Il periodo in cui le redini del partito, a Mosca, passarono a Nikita Kruscev, non presentò particolari discontinuità con il passato e le parole d’ordine rimasero le stesse: i nemici del proletariato erano gli USA (e i loro vassalli italiani) e i protettori della pace e della libertà, paradossalmente, erano i sovietici.

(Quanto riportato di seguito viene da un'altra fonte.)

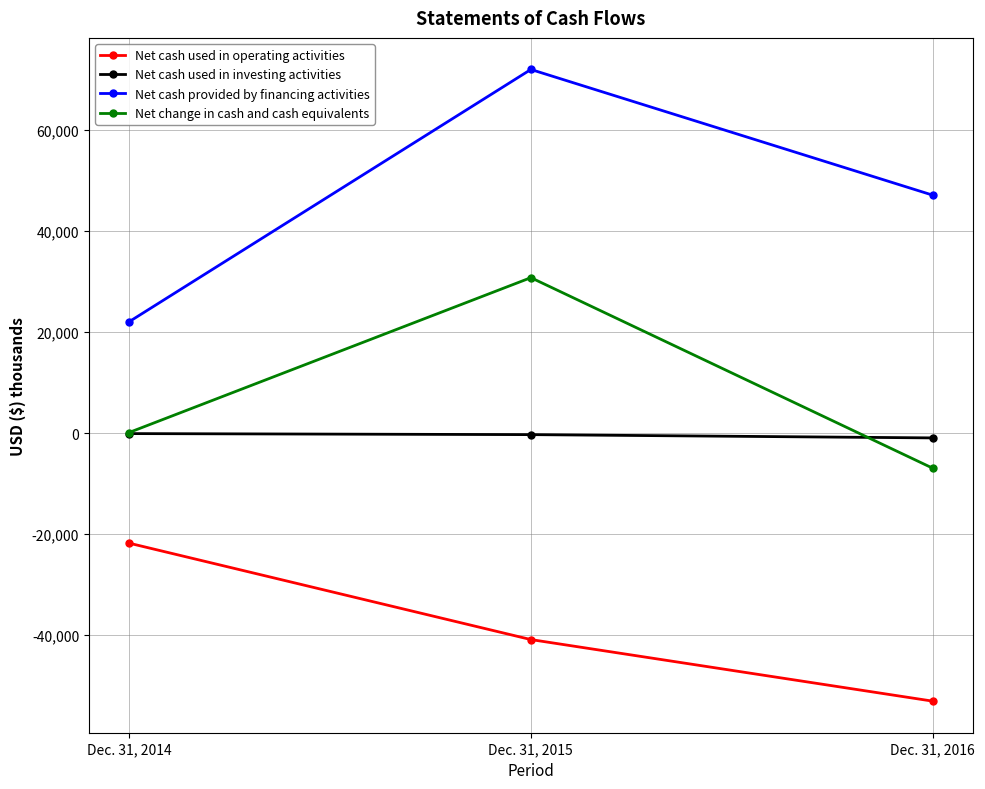

Rank the series by their maximum value, from lowest to highest.

Net cash used in operating activities, Net cash used in investing activities, Net change in cash and cash equivalents, Net cash provided by financing activities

La sanguinosa soppressione della rivolta di Budapest del 1956 aprì gli occhi a molti attivisti e intellettuali, e in diversi si allontanarono dal partito, per non più rientrarvi. In ogni caso furono la punta dell’iceberg del marxismo nel nostro paese. La stragrande maggioranza degli iscritti rimase disciplinatamente al suo posto, pervadendo progressivamente i gangli vitali della società: educazione, sport, cultura, arte, cinema, sindacato, associazionismo, e purtroppo anche parte del mondo cattolico.

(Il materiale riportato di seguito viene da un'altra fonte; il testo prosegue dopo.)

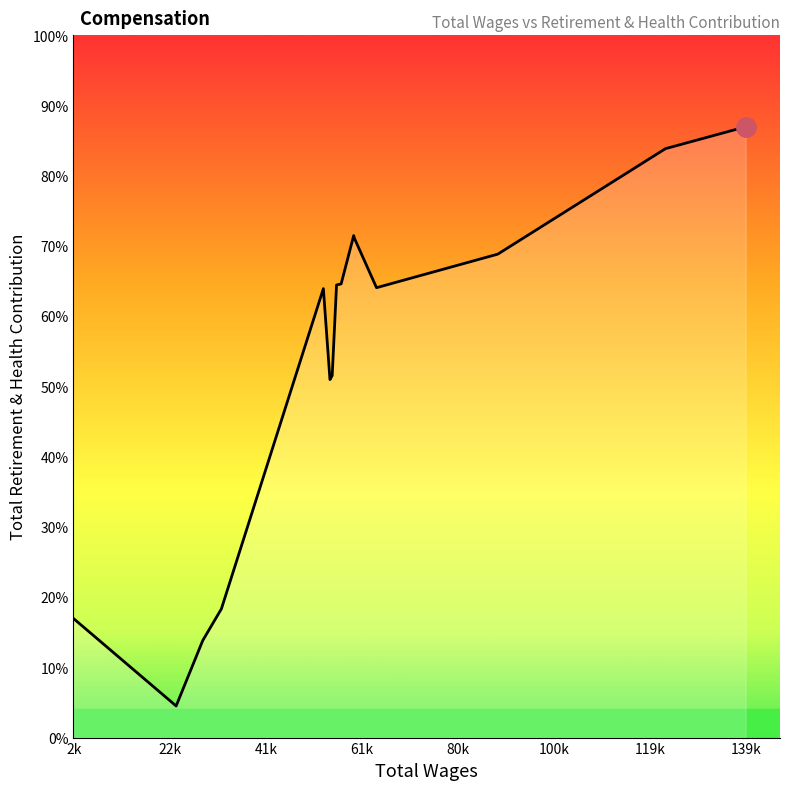

Rank the categories by value from highest to lowest.

139110.0, 122845.0, 59611.0, 59764.0, 88834.0, 57062.0, 56133.0, 64238.0, 53460.0, 55251.0, 54797.0, 32776.0, 2915.0, 29002.0, 23601.0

Probabilmente nessuno di questi soggetti immaginava la quantità di fondi economici che giungevano dall’URSS a sostegno delle attività del partito comunista in Italia, e come il PCI non avesse mai pensato di smantellare definitivamente la propria struttura clandestina, che rimase in essere fino ai primi anni ‘80.
Nonostante il movimento del “68” fosse assai critico verso il partito, e i fatti di Praga del 1969 ponessero in pessima luce il sistema sovietico, gli anni ’70 e la segreteria di Enrico Berlinguer rappresentarono l’apice del consenso del PCI in Italia.
In un paese in grave crisi economica, e attraversato da terrorismi di opposta matrice, il partito rappresentò le istanze del femminismo e del laicismo radicale, impiegando ogni energia per le battaglie politiche a favore di divorzio e aborto. Meno efficace fu il contrasto delle derive estremiste a sinistra: non si volle capire che le Brigate rosse non erano provocatori fascisti ma elementi dell’album di famiglia del PCI, secondo le parole della giornalista Rossana Rossanda.
Inutile sottolineare come solo la tragedia dell’omicidio di Aldo Moro aprì gli occhi anche agli scettici sulle venature omicide della cultura marxista. Gli anni ’80 segnarono il progressivo declino del partito, le cui tesi apparivano superate dalla realtà di un mondo in cui il modello occidentale era ormai fuori discussione.
l pontificato del santo Giovanni Paolo II segnò il collasso del sistema dittatoriale marxista in tutto l’est europeo e al crollo del muro di Berlino nel 1989. l’Urss collassò 1991, anno dello scioglimento del PCI, che si disperse successivamente in una galassia di sigle, fra le quali ha avuto ruolo dominante il PDS (poi DS e infine PD).
Chiusi i rubinetti finanziari dall’est europeo, esaurita ogni funzione rivoluzionaria, il post marxismo nel nostro paese ha perso molta parte della propria originalità propagandistica, allineandosi alle istanze laiciste degli altri partiti socialisti europei, ma continuando a godere di invidiabili posizioni di prevalenza ideologica in ambiti strategici del paese, come magistratura, scuola e cultura, tuttora condizionate da quel retaggio culturale.
La conoscenza di cosa fu realmente il comunismo, e di quanto abbia contribuito a condizionare la vita del paese, dovrebbe fare riflettere molti di coloro che anche oggi subiscono il fascino di quelle ideologie omicide.
Perché tali furono, senza possibilità di revisione storica.